**EXERCISE OBJECTIVE**
Rewrite the entries between the lines holding "At which category" and "Reading left to", inclusive, substituting "graph" for "chart" and leaving everything else unchanged. Omit the pictures from your answer.

+ + + + +

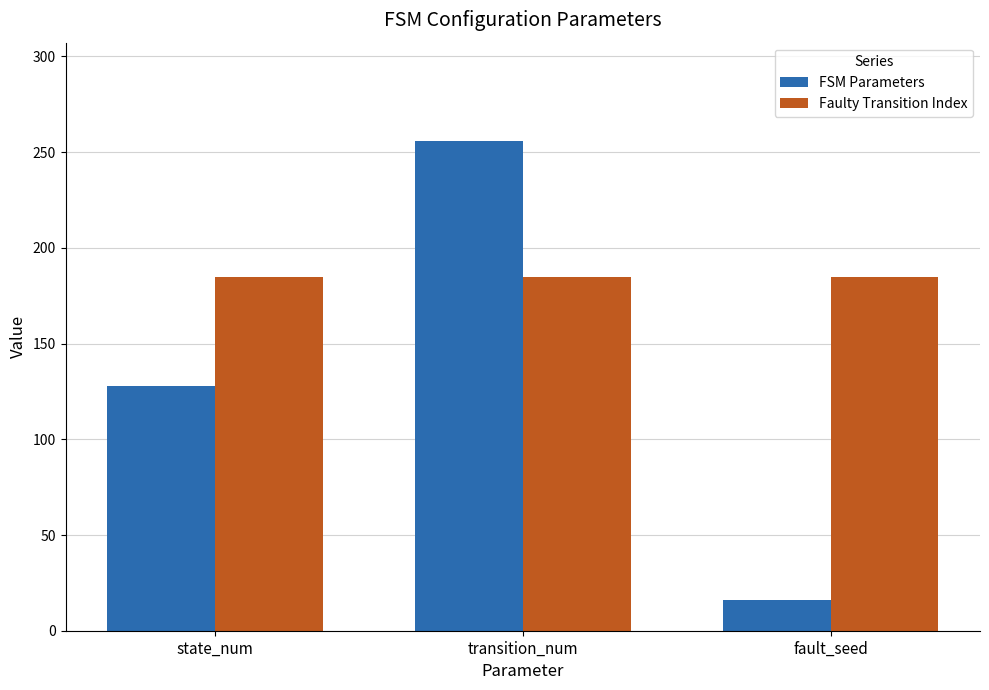

What is the minimum value for Faulty Transition Index?

185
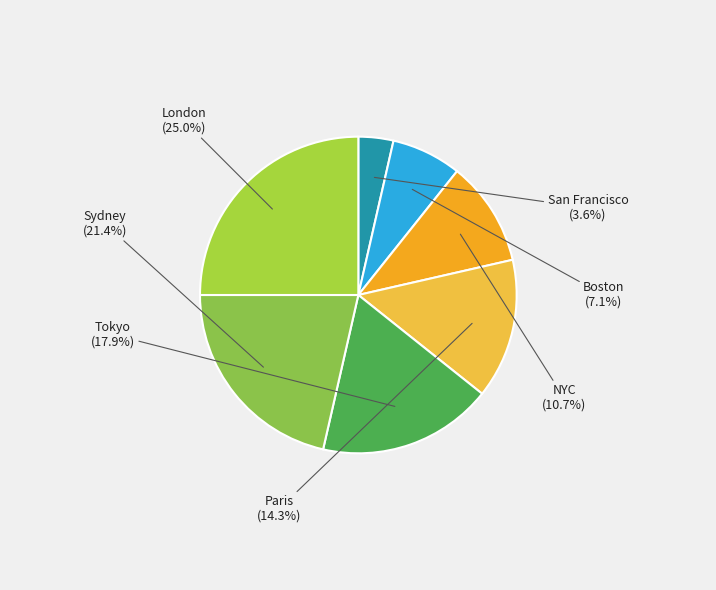

To the nearest percent, what is the combined percentage of Sydney and Paris?

36%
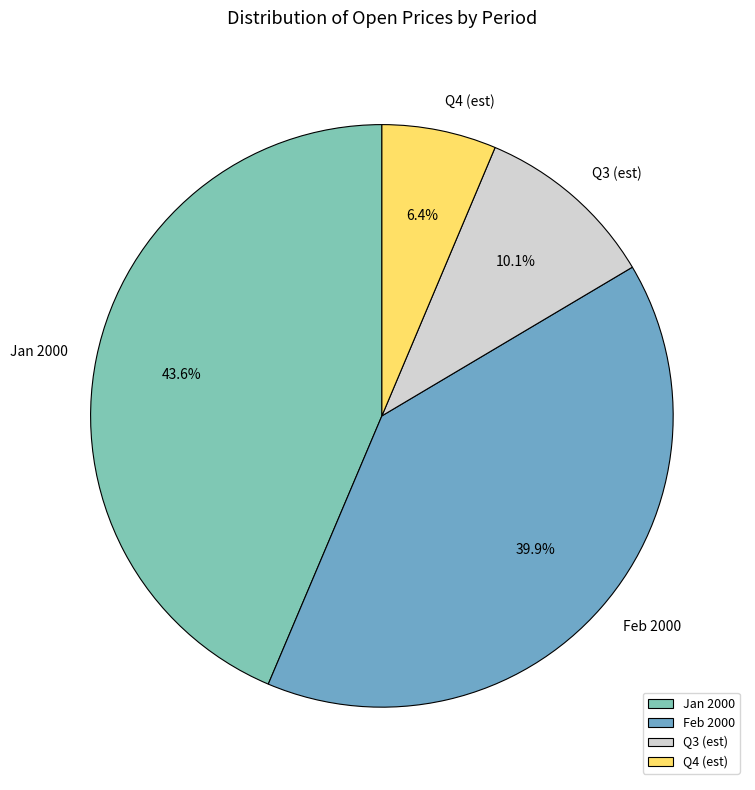

Is there any slice that represents more than half of the pie?

No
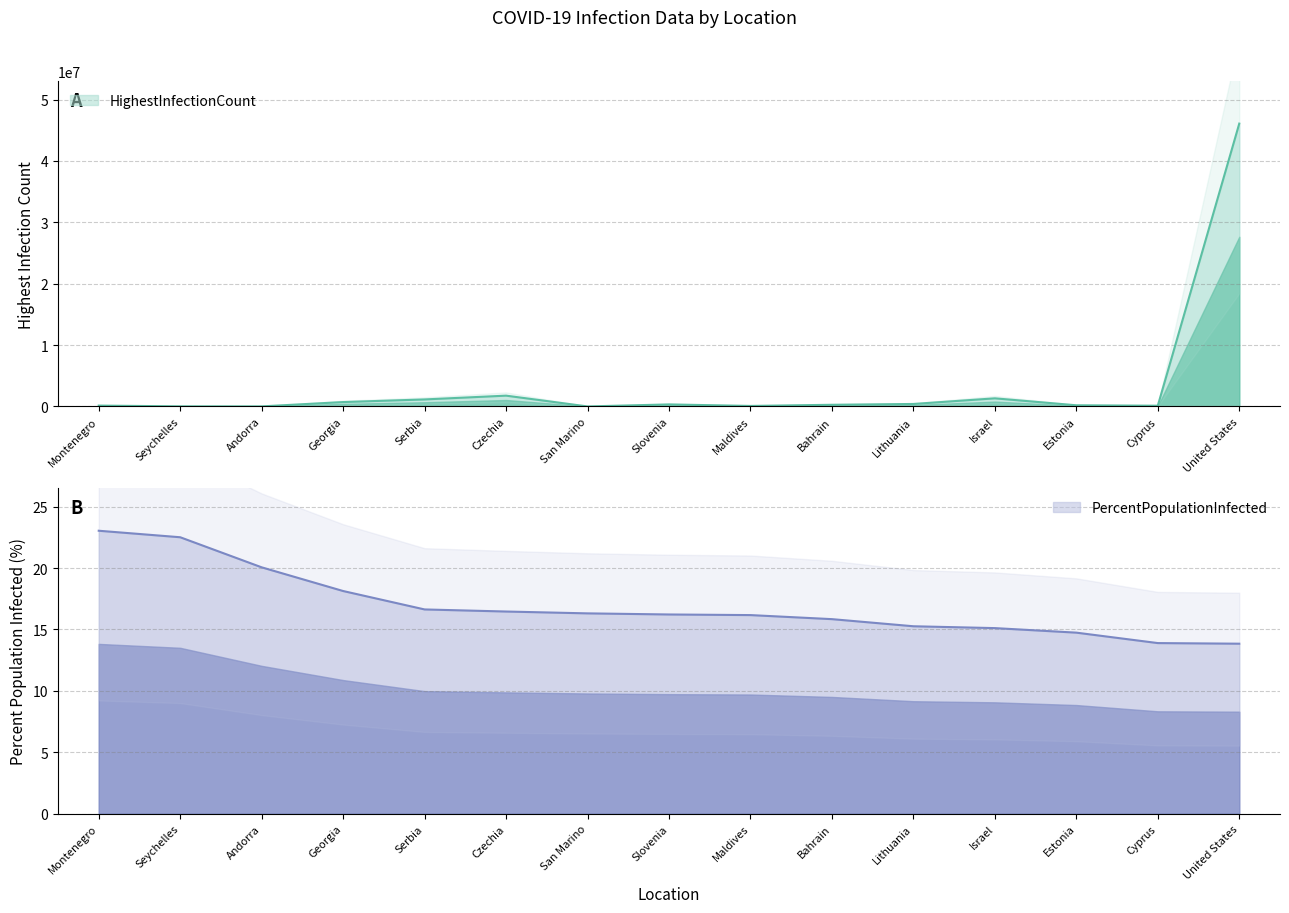

At which category does the chart reach its peak across all series?

United States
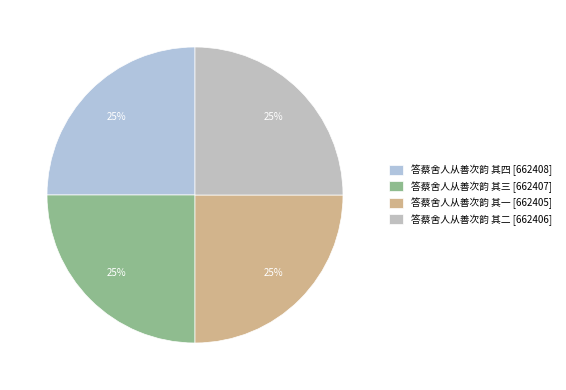

Which slice is the smallest?

答蔡舍人从善次韵 其一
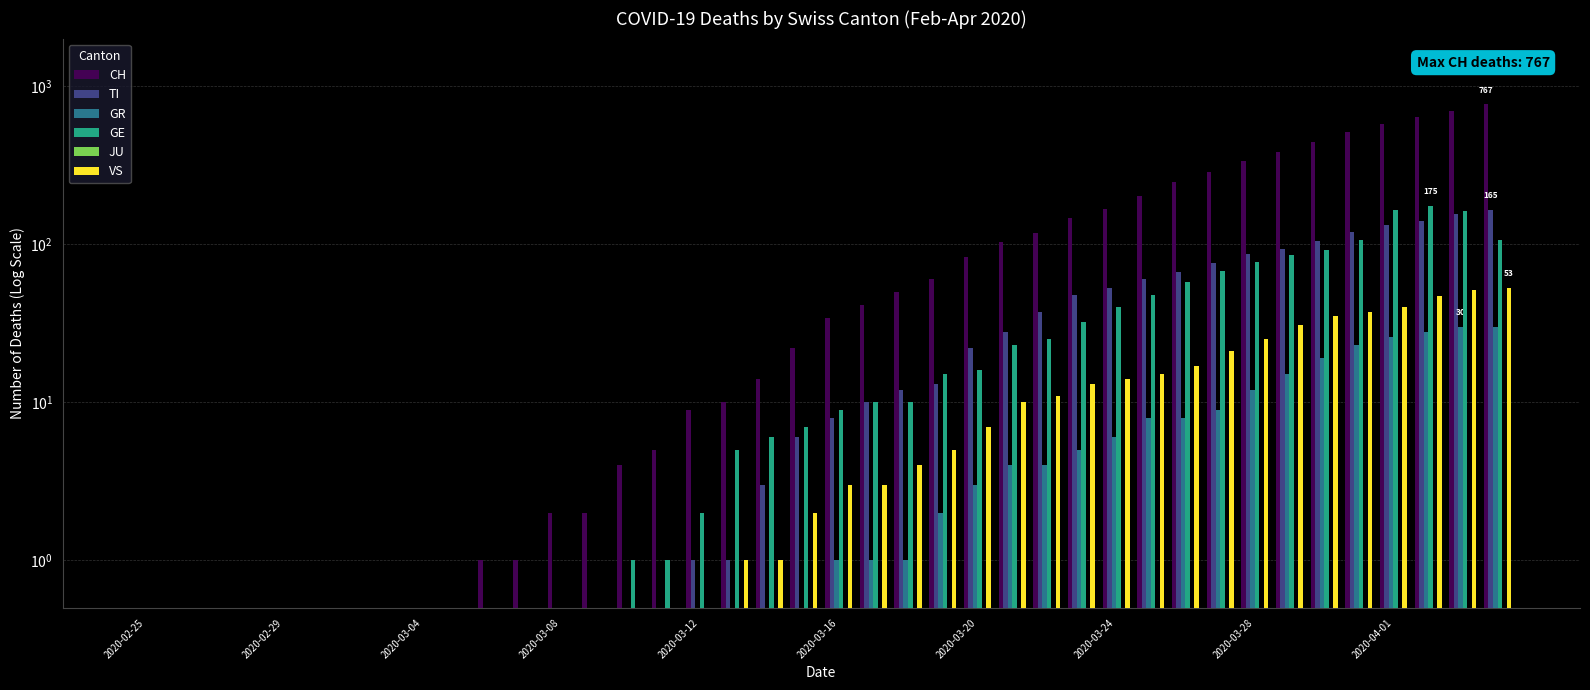

Reading left to right, what are all the values shown in this chart?

CH: 0.5	0.5	0.5	0.5	0.5	0.5	0.5	0.5	0.5	0.5	1.0	1.0	2.0	2.0	4.0	5.0	9.0	10.0	14.0	22.0	34.0	41.0	50.0	60.0	83.0	103.0	118.0	147.0	168.0	203.0	248.0	285.0	336.0	384.0	446.0	513.0	575.0	639.0	700.0	767.0
TI: 0.5	0.5	0.5	0.5	0.5	0.5	0.5	0.5	0.5	0.5	0.5	0.5	0.5	0.5	0.5	0.5	1.0	1.0	3.0	6.0	8.0	10.0	12.0	13.0	22.0	28.0	37.0	48.0	53.0	60.0	67.0	76.0	87.0	93.0	105.0	120.0	132.0	141.0	155.0	165.0
GR: 0.5	0.5	0.5	0.5	0.5	0.5	0.5	0.5	0.5	0.5	0.5	0.5	0.5	0.5	0.5	0.5	0.5	0.5	0.5	0.5	1.0	1.0	1.0	2.0	3.0	4.0	4.0	5.0	6.0	8.0	8.0	9.0	12.0	15.0	19.0	23.0	26.0	28.0	30.0	30.0
GE: 0.5	0.5	0.5	0.5	0.5	0.5	0.5	0.5	0.5	0.5	0.5	0.5	0.5	0.5	1.0	1.0	2.0	5.0	6.0	7.0	9.0	10.0	10.0	15.0	16.0	23.0	25.0	32.0	40.0	48.0	58.0	68.0	77.0	85.0	92.0	106.0	165.0	175.0	162.0	106.0
JU: 0.5	0.5	0.5	0.5	0.5	0.5	0.5	0.5	0.5	0.5	0.5	0.5	0.5	0.5	0.5	0.5	0.5	0.5	0.5	0.5	0.5	0.5	0.5	0.5	0.5	0.5	0.5	0.5	0.5	0.5	0.5	0.5	0.5	0.5	0.5	0.5	0.5	0.5	0.5	0.5
VS: 0.5	0.5	0.5	0.5	0.5	0.5	0.5	0.5	0.5	0.5	0.5	0.5	0.5	0.5	0.5	0.5	0.5	1.0	1.0	2.0	3.0	3.0	4.0	5.0	7.0	10.0	11.0	13.0	14.0	15.0	17.0	21.0	25.0	31.0	35.0	37.0	40.0	47.0	51.0	53.0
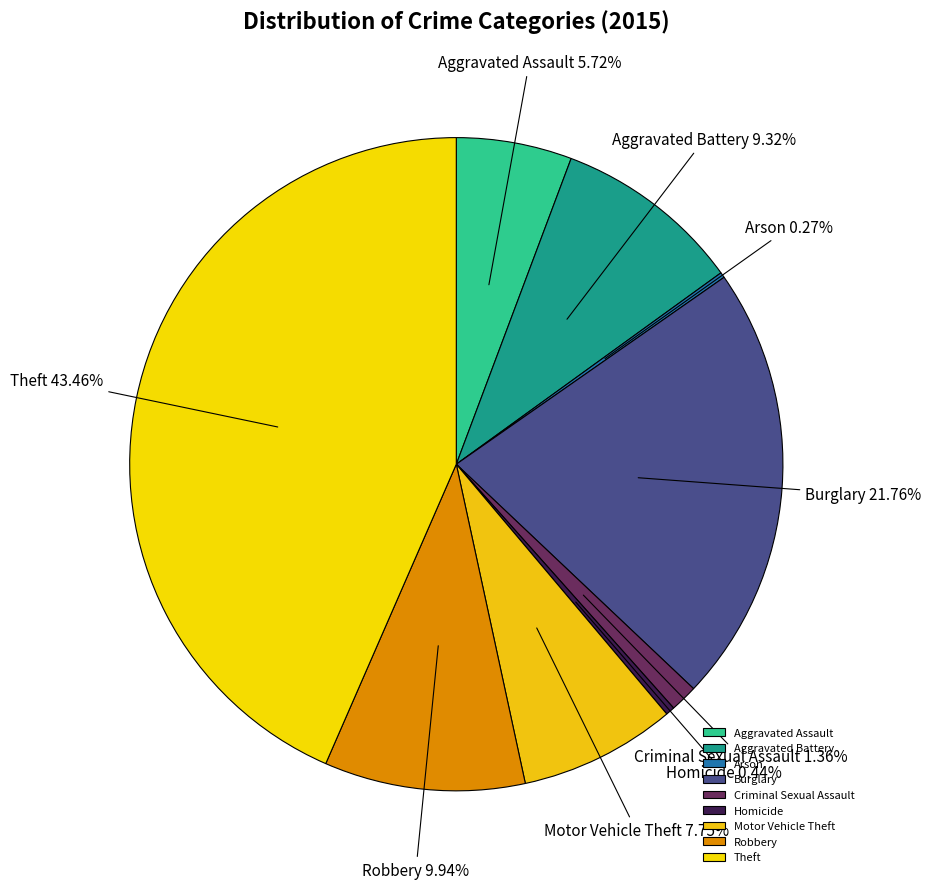

Approximately how many times larger is the value at Motor Vehicle Theft compared to Burglary?

0.4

+ + + + +

**FINAL ANSWER**
At which category does the graph reach its peak across all series?

United States

Which slice is the smallest?

答蔡舍人从善次韵 其一

Reading left to right, what are all the values shown in this graph?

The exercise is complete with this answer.